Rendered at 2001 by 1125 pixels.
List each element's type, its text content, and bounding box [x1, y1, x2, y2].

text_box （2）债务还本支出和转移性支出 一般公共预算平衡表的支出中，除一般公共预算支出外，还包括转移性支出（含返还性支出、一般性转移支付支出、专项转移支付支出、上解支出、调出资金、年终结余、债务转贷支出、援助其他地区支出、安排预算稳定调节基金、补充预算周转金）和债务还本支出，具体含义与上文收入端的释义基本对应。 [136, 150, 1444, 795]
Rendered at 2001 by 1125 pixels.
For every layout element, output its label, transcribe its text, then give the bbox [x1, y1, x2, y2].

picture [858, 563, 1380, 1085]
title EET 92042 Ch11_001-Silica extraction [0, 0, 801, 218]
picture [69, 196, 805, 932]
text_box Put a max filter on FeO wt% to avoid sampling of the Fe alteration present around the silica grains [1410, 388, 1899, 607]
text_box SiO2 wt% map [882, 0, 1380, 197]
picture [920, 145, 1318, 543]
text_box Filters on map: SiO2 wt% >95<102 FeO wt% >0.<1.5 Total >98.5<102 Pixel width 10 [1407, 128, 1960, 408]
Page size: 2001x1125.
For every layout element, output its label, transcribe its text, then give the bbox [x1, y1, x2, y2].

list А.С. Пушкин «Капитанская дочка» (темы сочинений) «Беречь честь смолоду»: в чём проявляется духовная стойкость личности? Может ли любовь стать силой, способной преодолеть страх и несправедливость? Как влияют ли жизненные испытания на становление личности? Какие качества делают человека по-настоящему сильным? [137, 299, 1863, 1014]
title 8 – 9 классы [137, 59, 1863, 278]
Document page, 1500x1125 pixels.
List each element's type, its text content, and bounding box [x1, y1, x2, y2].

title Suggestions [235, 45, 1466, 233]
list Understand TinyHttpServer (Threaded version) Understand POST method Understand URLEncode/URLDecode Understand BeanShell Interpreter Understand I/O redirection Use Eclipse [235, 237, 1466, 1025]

================================

> **Task brief**: Your response must repeat all of the material above exactly.

> **Result for this task**:
Rendered at 2001 by 1125 pixels.
List each element's type, its text content, and bounding box [x1, y1, x2, y2].

text_box （2）债务还本支出和转移性支出 一般公共预算平衡表的支出中，除一般公共预算支出外，还包括转移性支出（含返还性支出、一般性转移支付支出、专项转移支付支出、上解支出、调出资金、年终结余、债务转贷支出、援助其他地区支出、安排预算稳定调节基金、补充预算周转金）和债务还本支出，具体含义与上文收入端的释义基本对应。 [136, 150, 1444, 795]
Rendered at 2001 by 1125 pixels.
For every layout element, output its label, transcribe its text, then give the bbox [x1, y1, x2, y2].

picture [858, 563, 1380, 1085]
title EET 92042 Ch11_001-Silica extraction [0, 0, 801, 218]
picture [69, 196, 805, 932]
text_box Put a max filter on FeO wt% to avoid sampling of the Fe alteration present around the silica grains [1410, 388, 1899, 607]
text_box SiO2 wt% map [882, 0, 1380, 197]
picture [920, 145, 1318, 543]
text_box Filters on map: SiO2 wt% >95<102 FeO wt% >0.<1.5 Total >98.5<102 Pixel width 10 [1407, 128, 1960, 408]
Page size: 2001x1125.
For every layout element, output its label, transcribe its text, then give the bbox [x1, y1, x2, y2].

list А.С. Пушкин «Капитанская дочка» (темы сочинений) «Беречь честь смолоду»: в чём проявляется духовная стойкость личности? Может ли любовь стать силой, способной преодолеть страх и несправедливость? Как влияют ли жизненные испытания на становление личности? Какие качества делают человека по-настоящему сильным? [137, 299, 1863, 1014]
title 8 – 9 классы [137, 59, 1863, 278]
Document page, 1500x1125 pixels.
List each element's type, its text content, and bounding box [x1, y1, x2, y2].

title Suggestions [235, 45, 1466, 233]
list Understand TinyHttpServer (Threaded version) Understand POST method Understand URLEncode/URLDecode Understand BeanShell Interpreter Understand I/O redirection Use Eclipse [235, 237, 1466, 1025]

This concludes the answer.